カルツァの“芸能人意識”の無さは見事なほどで、大ヒット中の最新アルバムに入っているブックレットには、僕のことが書いてある。おかげでカルツァファンが押しかけてくるようにもなってしまったけれど、そのファン達が意外にこの店を気に入ってくれたのでちょっと嬉しい。
「ハビぃ! カルツァのカムバックだよ、心して迎えてくれ!」
午後十時、ぼうっと店で考え事をしていた時のこと。いきなりドアがあいたので吃驚して、僕は飲みかけていた珈琲をカウンターにこぼしそうになった。
「何、そのテンション」
つとめて冷静を装ってきいてみると、カルツァは楽しそうな笑顔を浮かべる。
色の白いその頬には、ちょっと赤みがさしていた。
「なんだよ連れないなあー、俺ら親友だろしんゆー!」
「……君、酔ってるね」
このままだと店の存続が危うい。瞬時に悟った僕は、とりあえずカウンターから抜け出してカルツァの元に歩く。

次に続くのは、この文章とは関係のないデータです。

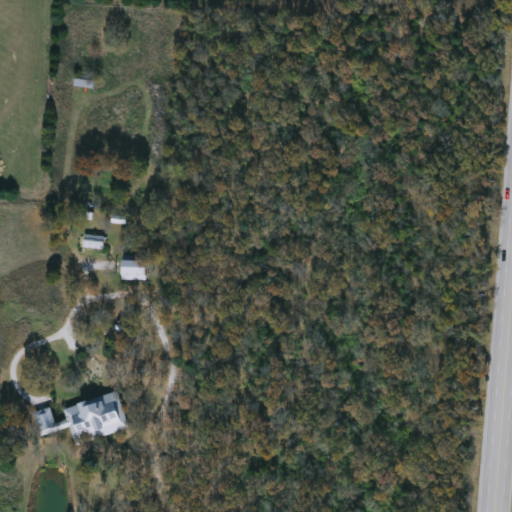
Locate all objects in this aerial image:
building: (86, 81)
building: (86, 82)
building: (134, 269)
building: (134, 269)
road: (148, 307)
road: (499, 347)
building: (87, 420)
building: (87, 421)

足元のおぼつかないカルツァは、僕を見上げて実に楽しそうにしている。
「うう、ばれちったぁ、いいなあ二百八センチぃ!」
あっはっはっはっは!
壊れたように笑い、カウンターに突っ伏して震えるカルツァ。全く、何をしているんだろう彼は。しかも、今まで彼に身長を羨まれたことなんてないよ?
「明日、仕事は?」
「久々にお休みー。俺え、明日こそ世界を……」
「意味解らないよカルツァ。今日は寝ていって」
カウンターにべったり伏せて寝そうになるカルツァを、僕はやっとの思いでたたき起こす。
僕ほどではないけれど、カルツァも長身だ。だから、こんな風に酔いつぶれていると対処に困る。
前にも一度だけ、カルツァはこんな風に酔っ払って店にきたことがあった。
あの時は仕方なく、店の床で寝ていってもらったんだ……
はあ、頭が痛くなってきたよ。またああなるのかな。
「ヘイ! 君はこのカルツァ様を何と心得る!」
「何って…… 危なすぎて放っておけない人」
「君との関係は?」
「常連客、兼友人ってところかな」
「よろしい、席に着きたまえ。出席停止!」
「はあ?」
完璧に酔っ払ったカルツァは、意味の解らない質問で僕を困らせ、それを楽しんでいる。
「これからの時代リーズナブル、偉大、ラム酒とマルガリータそしてクランベリー、ああ、なんてカクテル」
「はいはい、おやすみ」
とうとう彼が意味を成さない言葉を喋るようになってきたので、とりあえず自宅に引っ張って連れて行く。
いい年した大人の男、しかも人気歌手兼アイドル。それが、こんなところで酔いつぶれていてはたして良いのやら?
「ま、待って待ってハビ。ココアの分量が多すぎるから」
「はあ…… 酔うなら飲んじゃだめだよ」
カルツァはこの調子で、僕の部屋に着くまで意味の解らない言葉をぺらぺら吐き続けていた。
僕は適当に相槌を打ちながら、このろくでもない、楽しい常連客を寝かしつけることを考えた。そして。
彼のおかげでベッドがふさがり、僕は仕方なくダイニングの椅子に座って眠った。
次の日は一日中首が痛かったけれど、カルツァが二日酔いも訴えずに店を手伝ってくれたから良いとするか。
僕の常連さんは、結構変人だけど頼もしい友人だったりする。
END
第二弾は、常連客・カルツァ=フランチェスカの話題でした。
魔幻二章の最初の方で出てくるミュージシャンが、このとんでもなくハイテンションなお客さん(笑
もっと続けたいな、この話。次は誰を書こうかなあ。